Füllung: Kein Material für alle Anforderungen
Die Aufgaben für eine Wurzelfüllung seien klar: den verbliebenen Bakterien die Chance zur Vermehrung nehmen, den Lebensraum verschliessen, Dimensionsstabilität und dazu Biokompatibilität zu zeigen – allerdings erfülle kein Produkt alle genannten Erwartungen. Nach wie vor sei Guttapercha in dieser Hinsicht ein guter Werkstoff, sagte Dr. Tina Rödig/Göttingen, wenn auch kein idealer. Es sei in kaltem und in warmem Zustand einsetzbar und könne „individualisiert“ werden. Das enthaltene Zinkoxid wirke zudem antibakteriell. Beim Einsatz in erwärmter Form müsse unbedingt beachtet werden, dass die Füllung beim Erkalten schrumpfe, sie müsse daher vorsichtig verdichtet werden. Da sich Guttapercha nicht sterilisieren lasse, müsse sie desinfiziert werden, es reiche, sie in Alkohol oder CHX einzulegen und das Mittel nachher zu verpusten. Bei der Frage der Sealer riet Dr. Rödig von solchen mit Medikamentenzusatz ab, sie könnten zu Nekrosen führen. Zu den empfehlenswerten Sealern gehörten die Salizit-Produkte, die bei guter Biokompatibilität gute Erfolge zeigten, ebenso Epoxidharz-Sealer; für die neuen Polysiloxan-Produkte lägen noch keine Langzeitstudien vor, sie seien sicher eine interessante Alternative. Zum Einbringen der Sealer ziehe man am besten den Masterpoint durch den Sealer, rolle auf einer Glasplatte den Überschuss ab und bringe den Masterpoint dann ein. Bei den Hinweisen zu kalten und warmen Fülltechniken, zum richtigen Umgang mit ThermafilR und Injektionstechniken per Kartusche berichtete Dr. Rödig auch über vielversprechende Tests mit dem neuen Produkt Gutta-Flow, einer kalten, fliessenden Guttapercha.
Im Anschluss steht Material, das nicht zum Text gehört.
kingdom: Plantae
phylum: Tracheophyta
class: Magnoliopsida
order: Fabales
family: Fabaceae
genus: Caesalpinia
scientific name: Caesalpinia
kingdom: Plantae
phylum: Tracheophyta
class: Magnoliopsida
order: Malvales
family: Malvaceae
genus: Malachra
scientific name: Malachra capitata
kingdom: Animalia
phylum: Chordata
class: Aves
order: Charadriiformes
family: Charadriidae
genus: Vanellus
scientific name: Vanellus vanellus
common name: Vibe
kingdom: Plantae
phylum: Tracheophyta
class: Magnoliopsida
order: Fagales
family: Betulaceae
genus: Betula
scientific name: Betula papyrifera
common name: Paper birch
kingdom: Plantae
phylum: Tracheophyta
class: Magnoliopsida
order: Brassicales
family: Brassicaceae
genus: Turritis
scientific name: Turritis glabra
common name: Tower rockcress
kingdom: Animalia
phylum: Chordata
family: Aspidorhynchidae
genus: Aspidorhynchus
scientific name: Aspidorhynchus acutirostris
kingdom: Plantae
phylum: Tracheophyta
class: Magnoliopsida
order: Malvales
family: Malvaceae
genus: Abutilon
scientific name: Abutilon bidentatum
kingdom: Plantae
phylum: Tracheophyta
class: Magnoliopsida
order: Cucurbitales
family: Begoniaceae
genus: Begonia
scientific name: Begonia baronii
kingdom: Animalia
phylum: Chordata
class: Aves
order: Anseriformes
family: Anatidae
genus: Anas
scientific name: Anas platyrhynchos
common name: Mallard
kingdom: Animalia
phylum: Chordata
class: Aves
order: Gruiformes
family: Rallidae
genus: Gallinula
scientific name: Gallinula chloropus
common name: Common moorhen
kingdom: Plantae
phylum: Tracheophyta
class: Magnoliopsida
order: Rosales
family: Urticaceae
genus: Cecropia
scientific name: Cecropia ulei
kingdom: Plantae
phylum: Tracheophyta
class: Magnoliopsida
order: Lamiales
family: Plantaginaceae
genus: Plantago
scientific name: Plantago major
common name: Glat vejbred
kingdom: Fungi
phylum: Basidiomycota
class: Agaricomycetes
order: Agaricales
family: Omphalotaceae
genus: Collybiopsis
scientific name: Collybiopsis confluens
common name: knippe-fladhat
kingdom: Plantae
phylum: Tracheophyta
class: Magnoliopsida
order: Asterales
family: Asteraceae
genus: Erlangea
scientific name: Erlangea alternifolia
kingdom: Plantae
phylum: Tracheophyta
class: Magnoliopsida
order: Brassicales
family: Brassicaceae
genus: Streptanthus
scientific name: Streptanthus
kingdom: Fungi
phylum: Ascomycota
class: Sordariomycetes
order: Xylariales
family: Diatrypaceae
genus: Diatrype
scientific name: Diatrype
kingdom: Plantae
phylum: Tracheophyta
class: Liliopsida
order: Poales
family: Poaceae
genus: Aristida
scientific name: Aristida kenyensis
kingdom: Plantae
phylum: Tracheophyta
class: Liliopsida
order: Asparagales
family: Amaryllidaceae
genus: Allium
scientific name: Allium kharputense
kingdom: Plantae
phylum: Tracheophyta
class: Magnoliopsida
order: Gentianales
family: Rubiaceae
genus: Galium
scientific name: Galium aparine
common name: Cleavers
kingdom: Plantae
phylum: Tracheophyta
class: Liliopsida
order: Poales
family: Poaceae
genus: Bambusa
Unentschlossen ist derzeit offenbar die Forschung zu Adhäsivtechniken im Wurzelkanal, die sowohl Überlegenheiten gegenüber Guttapercha attestierten als auch Schwächen: „Aber es ist sicher eine gute Idee!“ Wichtiger als die Frage, welches Material und welche Fülltechnik die beste ist, sei eine exakte Ausführung und korrekte Applikation in ausreichender Tiefe mit dem Ergebnis einer ebenso homogenen wie dichten Füllung: „Sie müssen einfach Verschiedenes ausprobieren – die richtige Füllung ist auch die, die zu Ihrer Präparation passt.“

Kofferdamm – ja oder Nein?
Das derzeit lebhaft diskutierte Thema ‚Kofferdam’ zog sich auch durch viele der Vorträge beim Berliner Zahnärztetag, ohne speziell diskutiert zu werden. Hier einige Beispiele dazu: „Kofferdam ja ab Behandlung im pulpanahen Dentindrittel“ (Dammaschke/Münster), „Einfacher und wirtschaftlicher kann man Infektionen nicht vermeiden“ (Neuber/Münster), „Es geht schneller, Kofferdam anzulegen, als manchen Kollegen vom Sinn davon zu überzeugen“ (Hülsmann/Göttingen), „Kofferdam ist der leichteste Weg zur erfolgreichen Desinfektion“ (Hülsmann/Göttingen).